[Opening Document extract section]

Collaborative Problem Solving
I've been an RN since 1985, and have worked most of that time in hospital psychiatry. I've noticed that in my nursing career I've always "jumped into into the deep end of the swimming pool" ; and true to form, since 2006
I've settled in the area of child/adolescent psychiatry. The good news is that there are truly enlightened therapies available for kids with mental health issues. I've been especially grateful in these years to learn about Dialectical Behavioral Therapy, and also about Collaborative Problem Solving (CPS), the subject of this article
Understanding Explosive Behavior
For parents, teachers and other caregivers, persistent or recurring violent and explosive behaviors are stressful to deal with. One common response is to view these behaviors as conscious, intentional or manipulative - a power struggle to be won, behaviors to be suppressed or defeated. Another is undue sympathy and identification with a child, leading to capitulation on the part of adults
Collaborative Problem Solving identifies a different way to understand and deal with these behaviors. Children's explosive behaviors, it observes, have to do with basic human cognitive skills a child has not successfully learned yet - and what happens when the child is called upon by his or her situation, environment or caregivers to use these still unlearned skills
In the course of childhood children gradually learn to understand and use language, recognize and communicate needs and wishes, recognize and tolerate various kinds of emotions and situations. Children can use any
skill they truly have - but only have those skills they've learned.. When environment, circumstances or caregivers call on skills a child does not
yet have, internal conflict and pressure arise. If in a child's experience
these become overwhelming, it truly doesn't know what to do. It's from this point exactly, if no effective external help is provided, that explosive behaviors ensue
Collaborative Problem Solving
I met Collaborative Problem Solving through a nursing continuing education course, which used the text "Treating Explosive Kids" by Dr Ross Greene and Dr Stuart Ablon. I find this among the most useful, compassionate and intelligent applications of science I've experienced. Here's an overview of the approach from the CPS website Think : Kids :
"Collaborative Problem Solving (CPS) is an approach to understanding and helping children with behavioral challenges that was first articulated by Dr. Ross Greene in his book, The Explosive Child (1998 ; 2001 ; 2005 ; 2010), then described in a book for mental health clinicians by Dr. Ross Greene and Dr. Stuart Ablon (Treating Explosive Kids, 2006), and then for educators in Dr. Greene's book Lost at School (2008, 2010)

[Closing Document extract section]
[Opening Recorded information section]

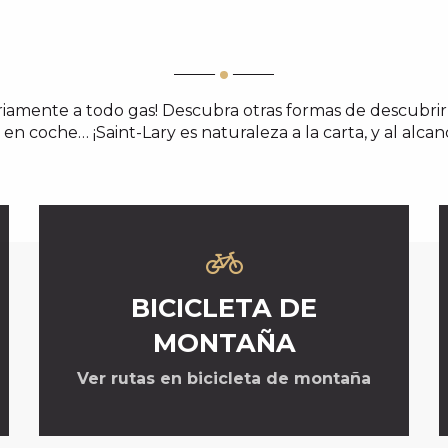
ariamente a todo gas! Descubra otras formas de descubrir 
so en coche… ¡Saint-Lary es naturaleza a la carta, y al alca
BICICLETA DE
MONTAÑA
Ver rutas en bicicleta de montaña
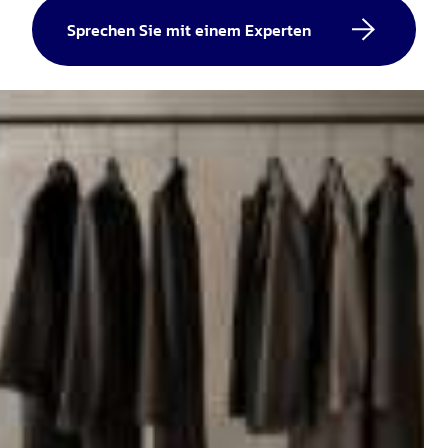
Sprechen Sie mit einem Experten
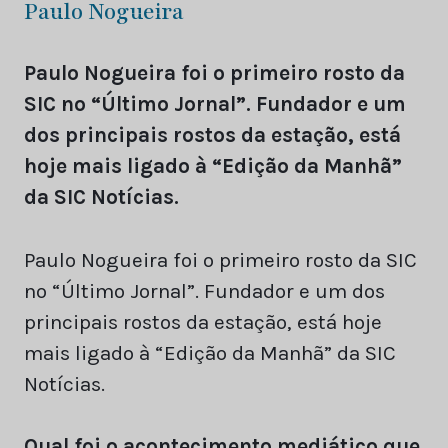
Paulo Nogueira
Paulo Nogueira foi o primeiro rosto da
SIC no “Último Jornal”. Fundador e um
dos principais rostos da estação, está
hoje mais ligado à “Edição da Manhã”
da SIC Notícias.
Paulo Nogueira foi o primeiro rosto da SIC
no “Último Jornal”. Fundador e um dos
principais rostos da estação, está hoje
mais ligado à “Edição da Manhã” da SIC
Notícias.
Qual foi o acontecimento mediático que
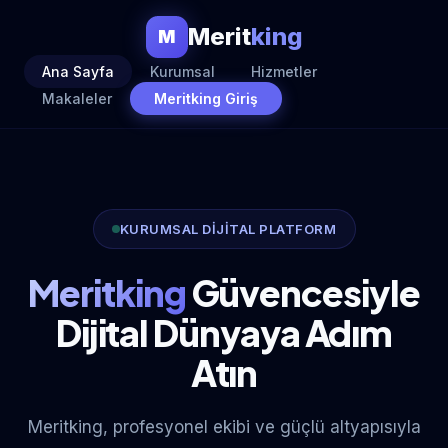
Merit
king
M
Ana Sayfa
Kurumsal
Hizmetler
Makaleler
Meritking Giriş
KURUMSAL DİJİTAL PLATFORM
Meritking
Güvencesiyle
Dijital Dünyaya Adım
Atın
Meritking, profesyonel ekibi ve güçlü altyapısıyla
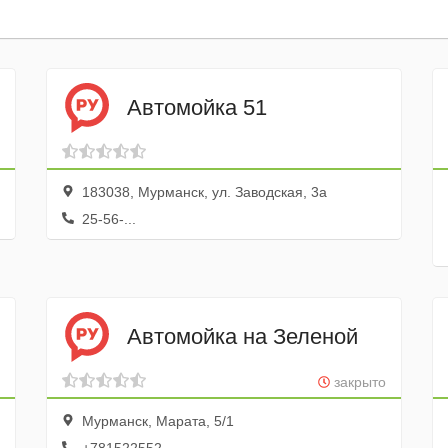
Автомойка 51
183038, Мурманск, ул. Заводская, 3а
25-56-...
Автомойка на Зеленой
закрыто
Мурманск, Марата, 5/1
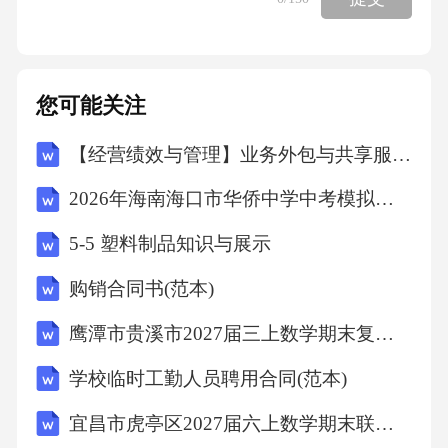
您可能关注
【经营绩效与管理】业务外包与共享服务专项审计计划
2026年海南海口市华侨中学中考模拟地理试卷（文字版含答案）
5-5 塑料制品知识与展示
购销合同书(范本)
鹰潭市贵溪市2027届三上数学期末复习检测模拟试题含解析
学校临时工勤人员聘用合同(范本)
宜昌市虎亭区2027届六上数学期末联考模拟试题含解析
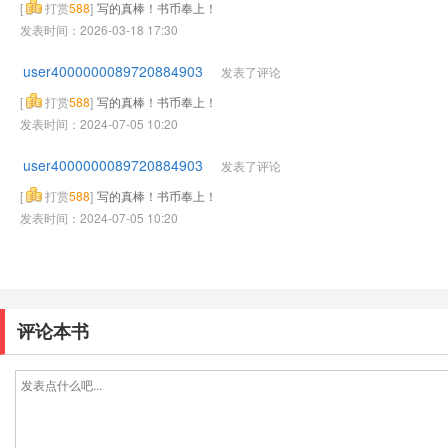
[
打赏
588
]
写的真棒！书币奉上！
发表时间：2026-03-18 17:30
user4000000089720884903
发表了评论
[
打赏
588
]
写的真棒！书币奉上！
发表时间：2024-07-05 10:20
user4000000089720884903
发表了评论
[
打赏
588
]
写的真棒！书币奉上！
发表时间：2024-07-05 10:20
评论本书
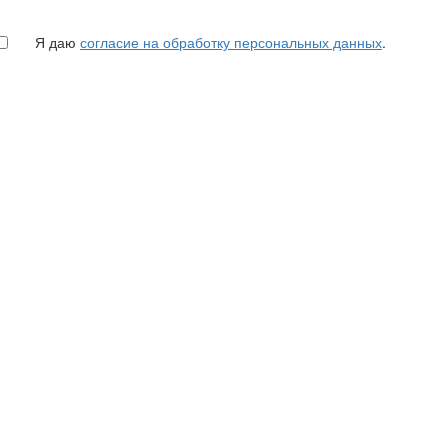
Я даю
согласие на обработку персональных данных
.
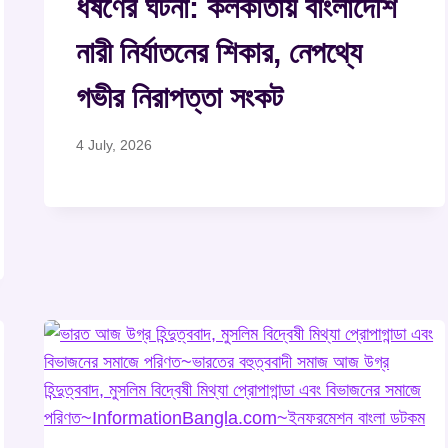
ধর্ষণের ঘটনা: কলকাতায় বাংলাদেশি
নারী নির্যাতনের শিকার, নেপথ্যে
গভীর নিরাপত্তা সংকট
4 July, 2026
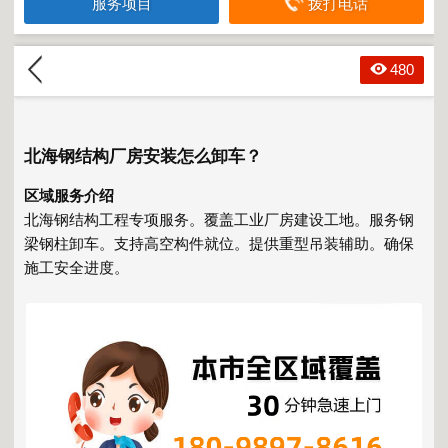
服务项目
拨打电话
480
北海钢结构厂房安装怎么卸车？
区域服务介绍
北海钢结构工程专项服务。覆盖工业厂房建设工地。服务钢
梁钢柱卸车。支持高空构件就位。提供重型吊装辅助。确保
施工安全进度。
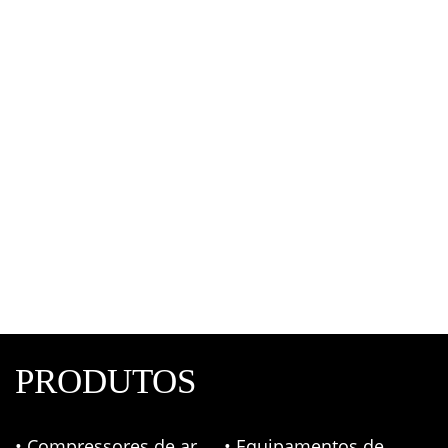
Válvula Deslizante Pneumática
Válvulas Pneumáticas
,
Fluir
PRODUTOS
• Compressores de ar
• Equipamentos de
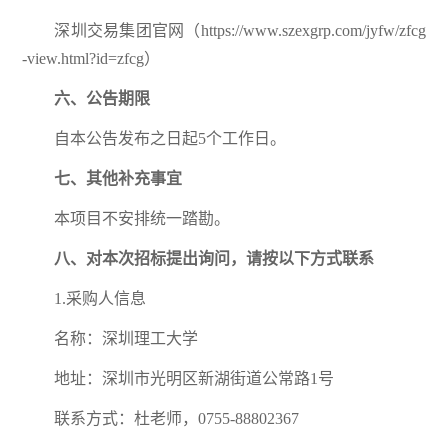
深圳交易集团官网（https://www.szexgrp.com/jyfw/zfcg
-view.html?id=zfcg）
六
、公告期限
自本公告发布之日起5个工作日。
七
、其他补充事宜
本项目不安排统一踏勘。
八、
对本次招标提出询问，请按以下方式联系
1.采购人信息
名称：深圳理工大学
地址：深圳市光明区新湖街道公常路1号
联系方式：杜老师，0755-88802367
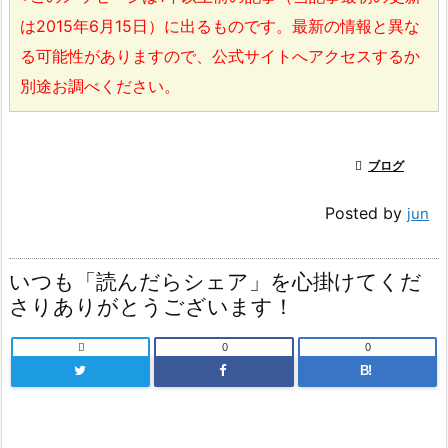
は2015年6月15日）に出るものです。最新の情報と異な
る可能性がありますので、公式サイトへアクセスするか
別途お調べください。

ブログ
Posted by
jun
いつも「読んだらシェア」を心掛けてくだ
さりありがとうございます！

0
0
B!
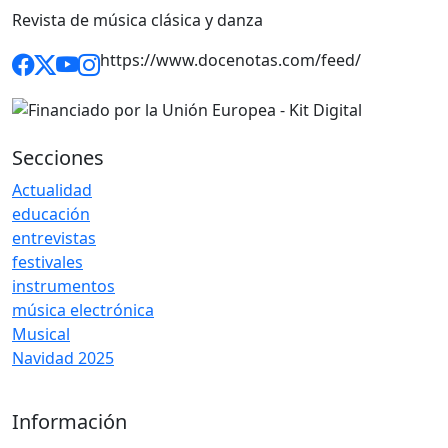
Revista de música clásica y danza
https://www.docenotas.com/feed/
Secciones
Actualidad
educación
entrevistas
festivales
instrumentos
música electrónica
Musical
Navidad 2025
Información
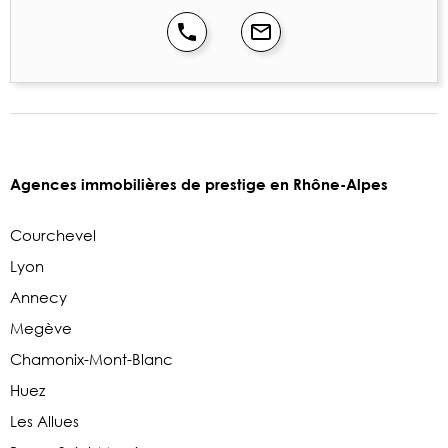
Agences immobilières de prestige en Rhône-Alpes
Courchevel
Lyon
Annecy
Megève
Chamonix-Mont-Blanc
Huez
Les Allues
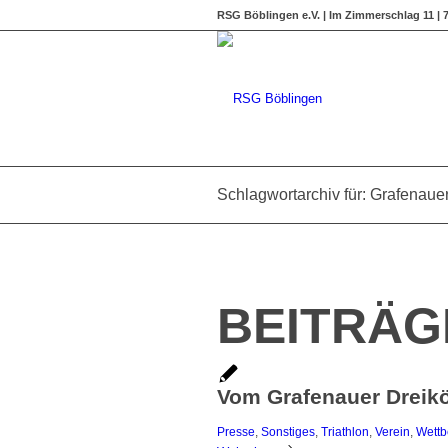
RSG Böblingen e.V. | Im Zimmerschlag 11 |
Schlagwortarchiv für: Grafenaue
BEITRÄG
Vom Grafenauer Dreik
Presse
,
Sonstiges
,
Triathlon
,
Verein
,
Wett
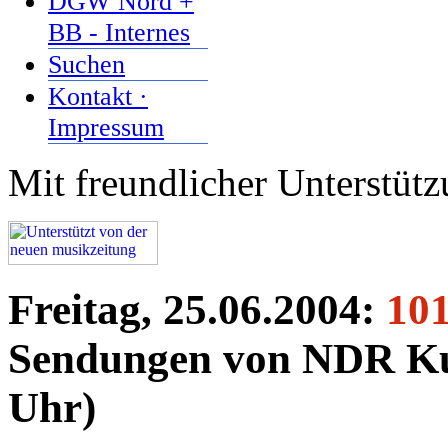
DGW Nord +
BB - Internes
Suchen
Kontakt ·
Impressum
Mit freundlicher Unterstüt
Freitag, 25.06.2004:
10
Sendungen von NDR Kul
Uhr)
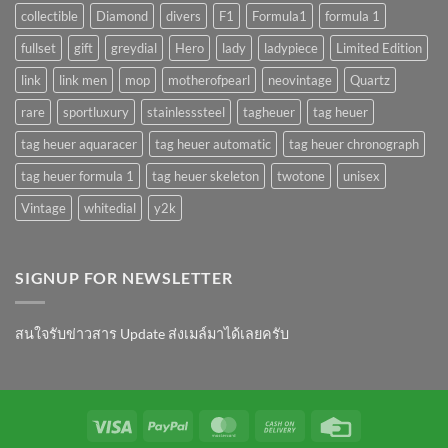
collectible
Diamond
divers
F1
Formula1
formula 1
fullset
gift
greydial
Hero
lady
ladypiece
Limited Edition
link
link men
mop
motherofpearl
neovintage
Quartz
rare
sportluxury
stainlesssteel
tagheuer
tag heuer
tag heuer aquaracer
tag heuer automatic
tag heuer chronograph
tag heuer formula 1
tag heuer skeleton
twotone
unisex
Vintage
whitedial
y2k
SIGNUP FOR NEWSLETTER
สนใจรับข่าวสาร Update ส่งเมล์มาได้เลยครับ
Visa
PayPal
MasterCard
Cash
Credit
On
Card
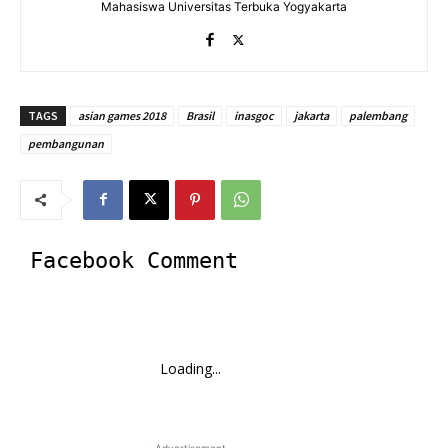
Mahasiswa Universitas Terbuka Yogyakarta
TAGS
asian games 2018
Brasil
inasgoc
jakarta
palembang
pembangunan
Facebook Comment
Loading...
- Advertisement -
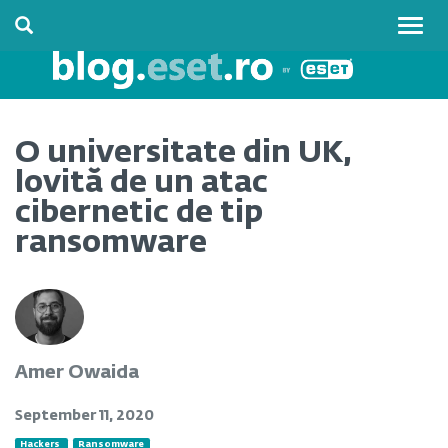
Togg
navig
O universitate din UK,
lovită de un atac
cibernetic de tip
ransomware
Amer Owaida
September 11, 2020
Hackers
Ransomware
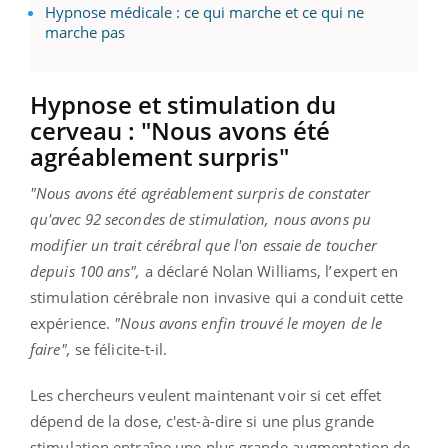
Hypnose médicale : ce qui marche et ce qui ne
marche pas
Hypnose et stimulation du
cerveau : "Nous avons été
agréablement surpris"
"Nous avons été agréablement surpris de constater
qu'avec 92 secondes de stimulation, nous avons pu
modifier un trait cérébral que l'on essaie de toucher
depuis 100 ans",
a déclaré Nolan Williams, l’expert en
stimulation cérébrale non invasive qui a conduit cette
expérience.
"Nous avons enfin trouvé le moyen de le
faire",
se félicite-t-il.
Les chercheurs veulent maintenant voir si cet effet
dépend de la dose, c'est-à-dire si une plus grande
stimulation entraîne une plus grande augmentation de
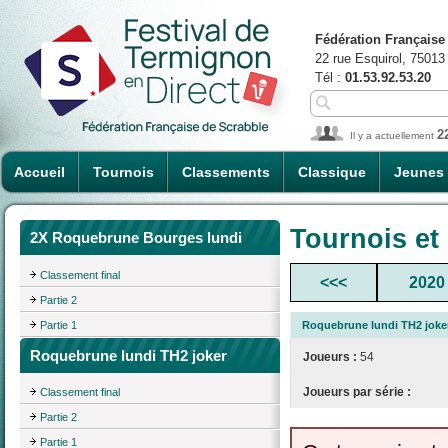
Fédération Française
22 rue Esquirol, 75013
Tél :
01.53.92.53.20
2
Il y a actuellement
Accueil
Tournois
Classements
Classique
Jeunes
Tournois et
2X Roquebrune Bourges lundi
Classement final
<<<
2020
Partie 2
Partie 1
Roquebrune lundi TH2 joke
Roquebrune lundi TH2 joker
Joueurs :
54
Joueurs par série :
Classement final
Partie 2
Partie 1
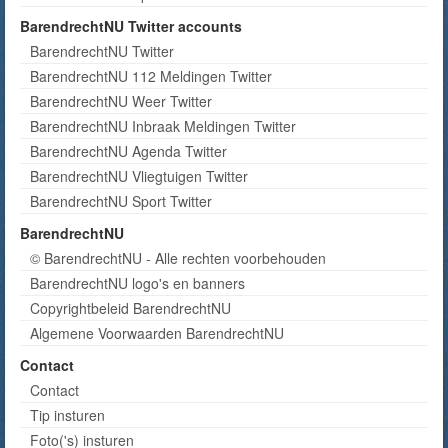
BarendrechtNU Twitter accounts
BarendrechtNU Twitter
BarendrechtNU 112 Meldingen Twitter
BarendrechtNU Weer Twitter
BarendrechtNU Inbraak Meldingen Twitter
BarendrechtNU Agenda Twitter
BarendrechtNU Vliegtuigen Twitter
BarendrechtNU Sport Twitter
BarendrechtNU
© BarendrechtNU - Alle rechten voorbehouden
BarendrechtNU logo's en banners
Copyrightbeleid BarendrechtNU
Algemene Voorwaarden BarendrechtNU
Contact
Contact
Tip insturen
Foto('s) insturen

[Closing Recorded information section]

(Tasks to carry out)
1. Answer these from the article on Collaborative Problem Solving:
(a) Since what year has the writer been an RN?
(b) According to Collaborative Problem Solving, what do children's explosive behaviors have to do with?
(c) How did the writer first meet Collaborative Problem Solving?
2. Rewrite the paragraph in the article on Collaborative Problem Solving that begins "For parents, teachers and other caregivers" as a short list.
The records are not needed for the work here.

(Problem solutions)
1.
(a) 1985.
(b) Basic human cognitive skills a child has not successfully learned yet, and what happens when the child is called on to use those unlearned skills.
(c) Through a nursing continuing education course.

2.
- Persistent or recurring violent and explosive behaviors are stressful for parents, teachers and other caregivers.
- One common response treats them as conscious, intentional or manipulative: a power struggle to win, behaviors to suppress or defeat.
- Another is undue sympathy and identification with the child, which leads adults to give in.